S'agissant de la Turquie, le débat est d'une autre nature, et s'inscrit sur un chemin au long cours. Se posent en effet les questions de la réadmission, de l'asile, et la libéralisation des visas, qui n'interviendra que si la feuille de route est respectée, ce qui ne sera bien évidemment pas facile.

La vocation des pays des Balkans, quant à eux, à adhérer ne peut être contestée. Il suffit d'observer n'importe quelle carte d'Europe. Mais, là encore, du chemin reste à accomplir, et griller les étapes serait contre-productif.

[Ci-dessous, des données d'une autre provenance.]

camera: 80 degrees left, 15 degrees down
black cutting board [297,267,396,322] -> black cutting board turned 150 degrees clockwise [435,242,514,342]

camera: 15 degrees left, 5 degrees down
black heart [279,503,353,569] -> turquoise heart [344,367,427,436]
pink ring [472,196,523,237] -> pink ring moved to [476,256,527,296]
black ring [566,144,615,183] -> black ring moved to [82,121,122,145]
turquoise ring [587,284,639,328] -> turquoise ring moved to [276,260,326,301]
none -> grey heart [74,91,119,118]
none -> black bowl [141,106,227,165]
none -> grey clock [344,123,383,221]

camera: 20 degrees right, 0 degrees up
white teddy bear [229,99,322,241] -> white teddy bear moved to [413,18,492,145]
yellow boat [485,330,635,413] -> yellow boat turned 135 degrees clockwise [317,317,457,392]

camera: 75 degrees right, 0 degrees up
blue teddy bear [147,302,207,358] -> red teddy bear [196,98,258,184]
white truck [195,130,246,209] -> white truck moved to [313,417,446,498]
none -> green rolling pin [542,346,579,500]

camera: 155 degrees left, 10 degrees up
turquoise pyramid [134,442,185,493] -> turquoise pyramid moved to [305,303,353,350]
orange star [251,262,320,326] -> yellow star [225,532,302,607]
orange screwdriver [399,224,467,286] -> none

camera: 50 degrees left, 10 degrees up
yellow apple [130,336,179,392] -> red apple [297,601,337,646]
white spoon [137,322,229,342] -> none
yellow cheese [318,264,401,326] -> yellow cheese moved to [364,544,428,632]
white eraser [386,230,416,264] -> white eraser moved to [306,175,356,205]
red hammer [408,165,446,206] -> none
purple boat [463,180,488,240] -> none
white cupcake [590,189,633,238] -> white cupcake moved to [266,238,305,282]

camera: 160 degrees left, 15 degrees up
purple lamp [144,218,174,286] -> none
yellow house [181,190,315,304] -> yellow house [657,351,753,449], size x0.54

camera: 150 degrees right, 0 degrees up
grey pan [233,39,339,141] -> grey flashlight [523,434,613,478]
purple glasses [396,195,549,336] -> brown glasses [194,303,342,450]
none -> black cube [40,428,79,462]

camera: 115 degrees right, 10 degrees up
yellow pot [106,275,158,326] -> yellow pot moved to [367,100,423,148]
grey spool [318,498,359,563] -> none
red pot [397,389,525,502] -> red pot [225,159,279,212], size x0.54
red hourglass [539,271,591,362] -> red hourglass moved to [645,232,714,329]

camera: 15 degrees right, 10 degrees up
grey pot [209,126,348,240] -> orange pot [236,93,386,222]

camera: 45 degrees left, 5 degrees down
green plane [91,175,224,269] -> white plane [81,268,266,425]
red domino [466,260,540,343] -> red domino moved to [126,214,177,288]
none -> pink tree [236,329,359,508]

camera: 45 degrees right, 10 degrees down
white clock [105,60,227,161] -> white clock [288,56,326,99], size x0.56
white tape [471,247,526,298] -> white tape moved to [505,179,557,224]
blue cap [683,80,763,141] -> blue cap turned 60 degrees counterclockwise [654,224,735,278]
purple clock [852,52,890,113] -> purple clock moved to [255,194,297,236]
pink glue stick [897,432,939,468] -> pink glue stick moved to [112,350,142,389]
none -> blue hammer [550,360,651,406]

La question des Roms nous interpelle tous. Les pays où résident la majorité des populations Roms aujourd'hui doivent être aidés, et les États sont prêts à assumer leur responsabilité, je le sais. La crédibilité de l'Union se joue là-dessus aussi, elle qui ne peut se contenter d'admonester les pays d'accueil pour leurs prétendues difficultés à intégrer rapidement des populations singulièrement fragiles alors même que ces États, comme le nôtre, consentent de réels et importants efforts.

La présidente Danielle Auroi. Merci, monsieur le Ministre, des informations très précises que vous nous avez données aujourd'hui. Nous aurons certainement à vous auditionner à nouveau, le moment venu, sur les sujets importants et sensibles que vous avons évoqués.